Amados, en el Señor:
Hay dos maneras de perder la estimación y el respeto de los demás, incluso de hacerse rechazar hasta el punto de quedarse sin amigos ni personas que nos valoren: una es el engreimiento de valorarse a sí mismo más de lo debido, de compararse con los demás y encontrarse más inteligente, más fuerte, más atractivo; o también el hecho de buscar los primeros puestos, exigir un trato preferencial, hacerse escuchar especialmente, pretender tener la última palabra; como también hablar mucho de uno mismo, proclamar los propios éxitos, pretender hacerse el centro del grupo y, a veces, humillar a los que sobresalen, para que no le hagan sombra. La otra actitud que nos puede hacer perder relación y amistad sería la falsa humildad de restarse importancia, simulando desconocer sus virtudes, al tiempo que exageraría sus defectos.
Contrariamente a lo dicho, lo que nos puede hacer amables a los hombres y a Dios es la verdadera humildad, de acuerdo con la enseñanza del libro del Eclesiástico, que decía: En tus asuntos procede con humildad y te querrán más que al hombre generoso. Hazte pequeño en las grandezas humanas, y alcanzarás el favor de Dios; porque es grande la misericordia de Dios, y revela sus secretos a los humildes. La humildad verdadera, que es cuando reconocemos nuestros defectos y limitaciones reales asumiéndolos sin espavientos ni congojas, y cuando somos consciente de las propias cualidades, dando gracias a Dios por ellas y poniéndolas a disposición de los demás, entonces es fuente de amistad y de buenas relaciones, al tiempo que abre las puertas a la verdadera sabiduría: El sabio aprecia las sentencias de los sabios, el oído atento a la sabiduría se alegrará. Subrayamos esta última expresión: el oído atento. Escuchar con atención es propio del humilde que vive abierto a la verdad y se alegra de oírla. Es la disposición más adecuada para el diálogo con los hombre y para la oración a Dios. La oración, resumidas cuentas, más que palabrería, es escucha atentamente en silencio.

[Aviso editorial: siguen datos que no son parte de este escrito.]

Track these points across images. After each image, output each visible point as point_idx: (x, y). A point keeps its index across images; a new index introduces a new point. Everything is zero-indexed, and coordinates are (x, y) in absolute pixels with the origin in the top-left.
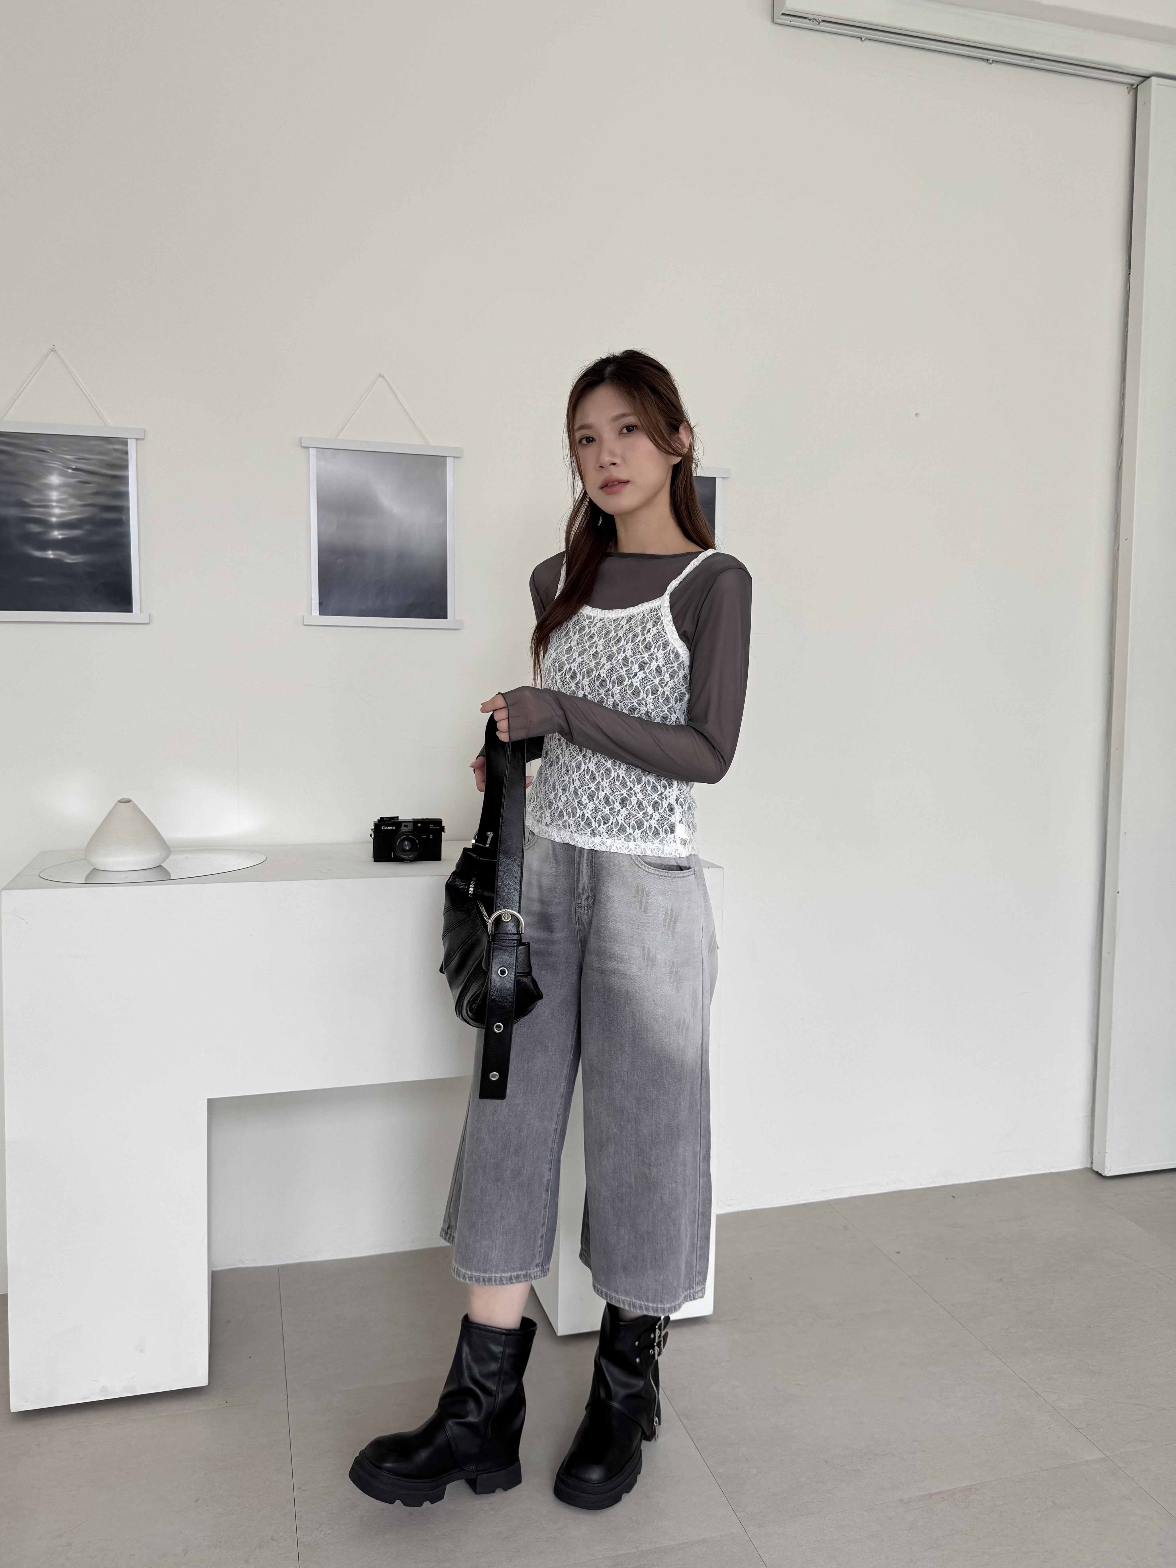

La carta a los Hebreos nos ha recordado como por Jesús, humilde entre los humildes, hemos sido introducidos en el misterio pacífico y glorioso de Dios, en compañía de los ángeles y de todos los inscritos como ciudadanos del cielo. Perdidos entre la multitud de los salvados, humildes entre los humildes, somos enriquecidos con los dones celestiales y partícipes de la humilde realeza de Cristo; ya no nos acercamos a Dios con temor, como en el Sinaí, sino en la humilde confianza de hijos de Dios.
Jesús, que vivía en la humildad más sincera y saludable, fue convidado a casa de un fariseo (los fariseos no eran precisamente modelos de humildad), y lo aprovechó para darnos dos lecciones de humildad. La primera: No te sientes en el puesto principal…Al revés…vete a sentarte en el último puesto. Este consejo de Jesús es un ejemplo de una actitud de vida, según la cual sabemos dar la preferencia a los demás, somos capaces de ceder en la discusión, estamos dispuestos a cargar con la peor parte, nos conformamos con perder a favor de la justicia, la paz, la verdad o el bien común. La segunda lección es sobre la elección de los invitados: descartemos -nos recomienda- a los que sabemos nos van a recompensar. Tampoco se trata aquí de este hecho concreto, sino de la actitud interior de estar atentos a los necesitados, de saber vivir la gratuidad en nuestras obras y servicios, de aprender a dar sin recibir, de servir sin esperar nada a cambio.